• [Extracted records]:
_ _ _ _ _
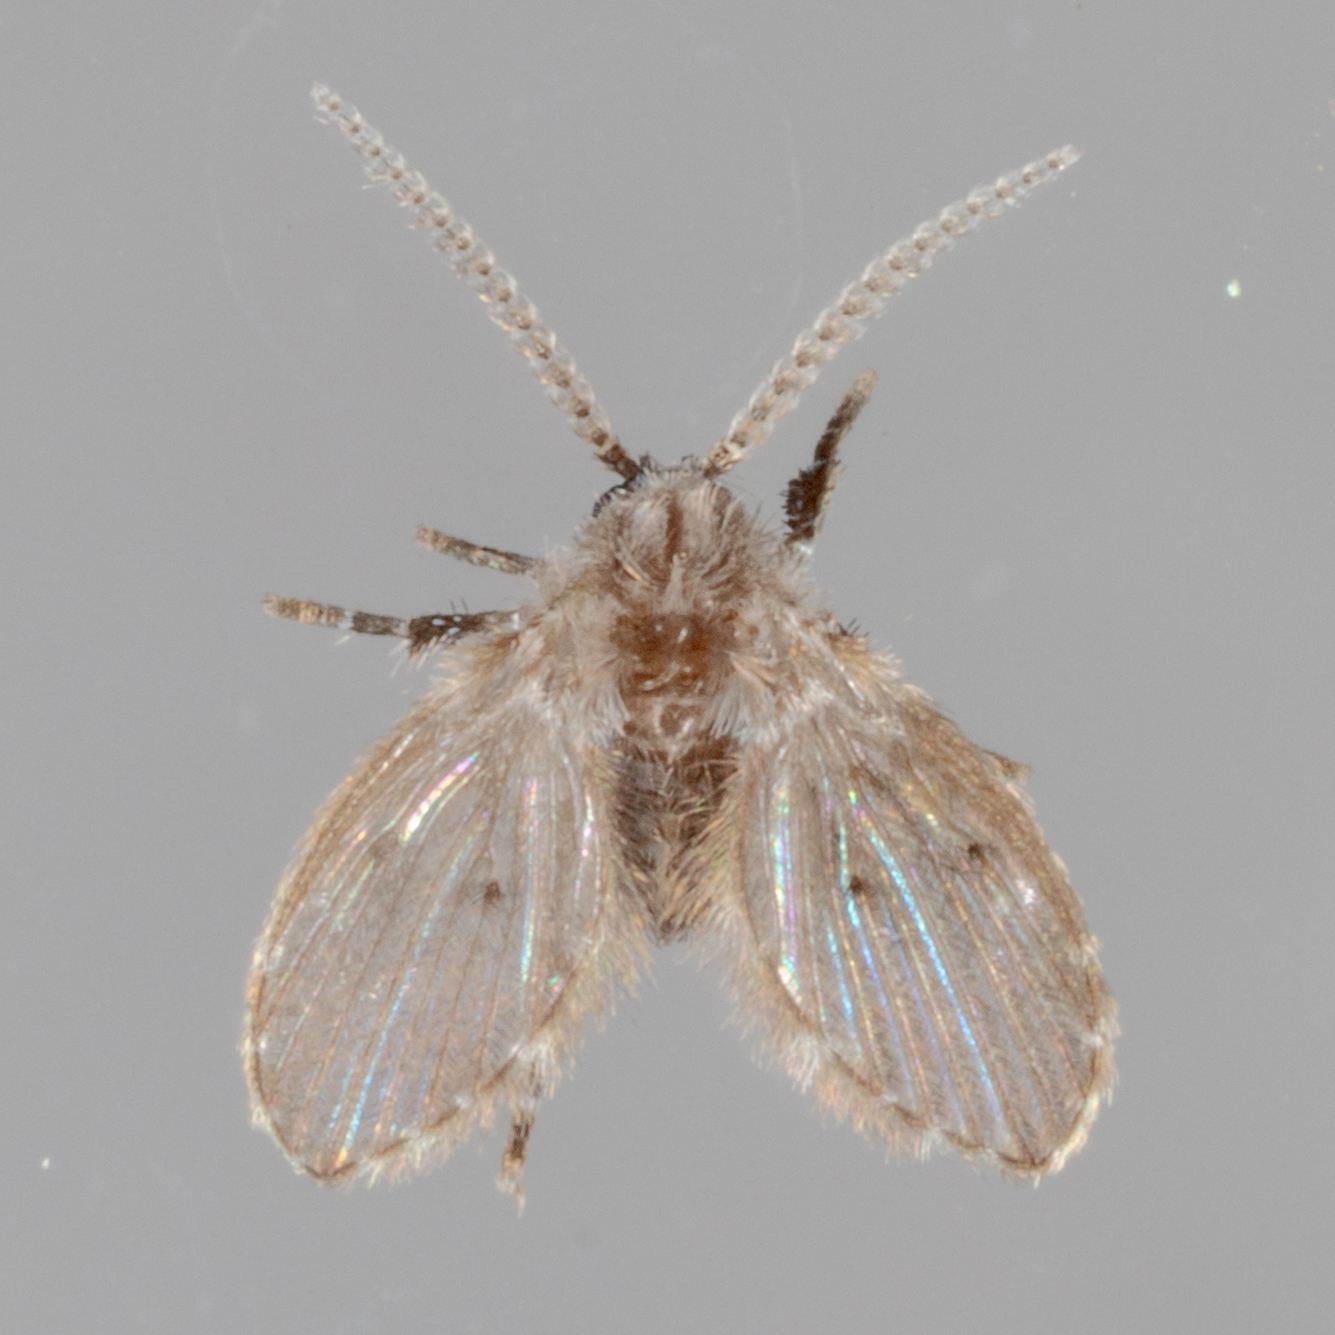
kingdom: Animalia
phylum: Arthropoda
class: Insecta
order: Diptera
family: Psychodidae
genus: Clogmia
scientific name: Clogmia albipunctatus
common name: White-spotted moth fly
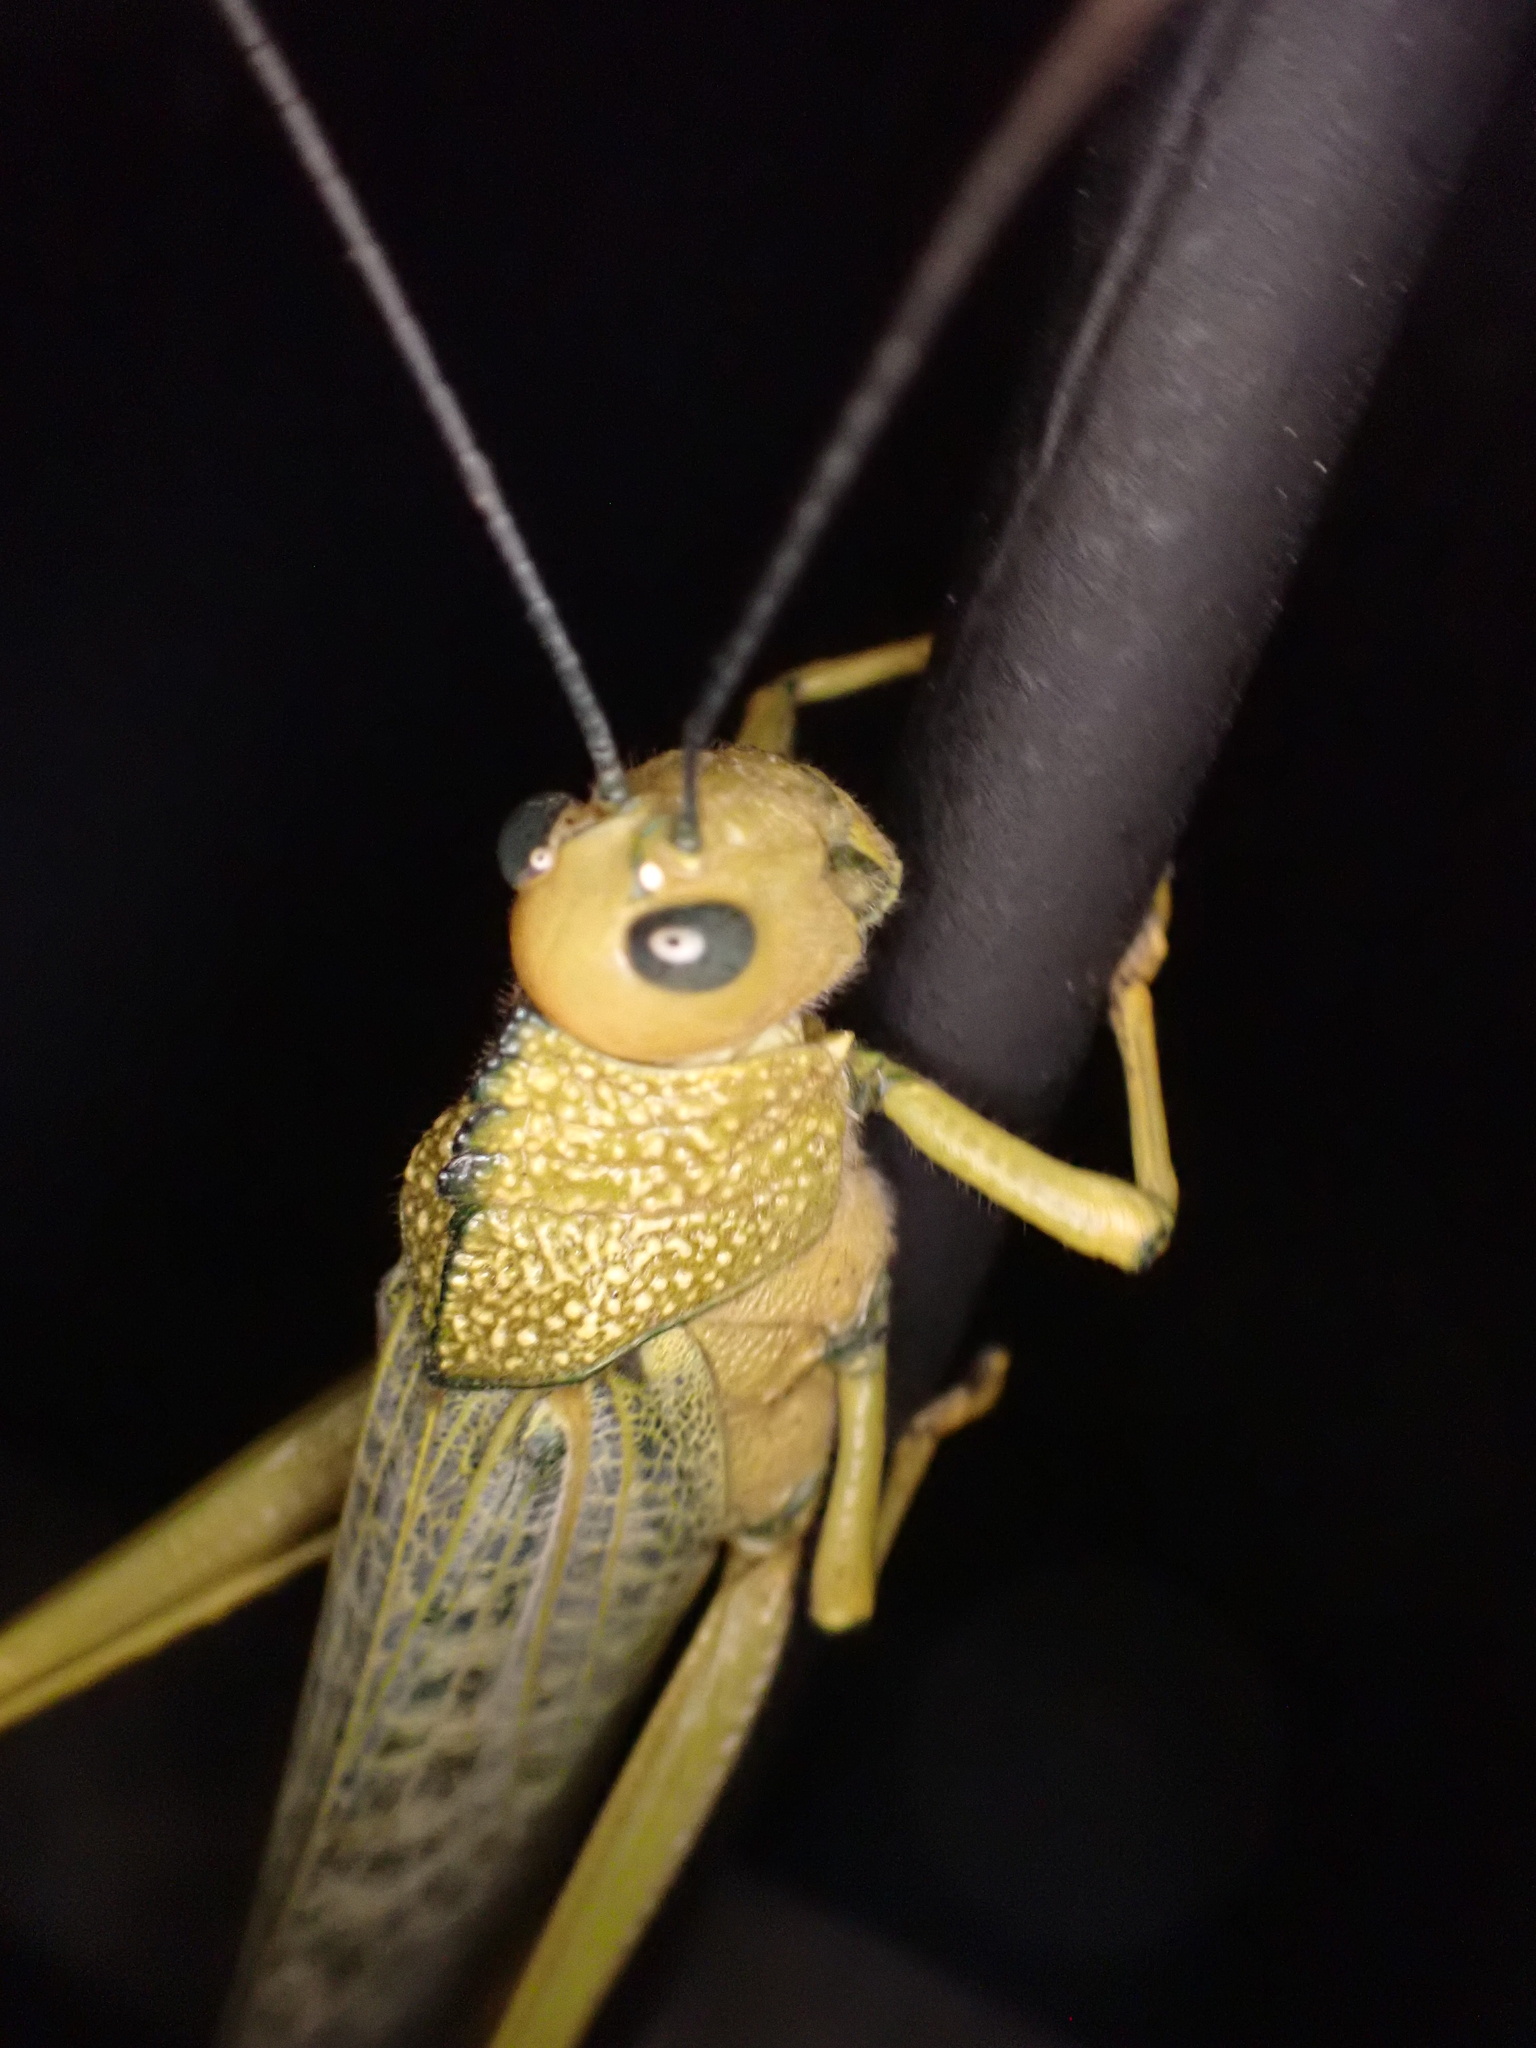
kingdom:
_ _ _ _ _
• [Task details]:
Copy every text line of the data above word for word, leaving out the pictures.

• [Task output]:
kingdom: Animalia
phylum: Arthropoda
class: Insecta
order: Diptera
family: Psychodidae
genus: Clogmia
scientific name: Clogmia albipunctatus
common name: White-spotted moth fly
kingdom:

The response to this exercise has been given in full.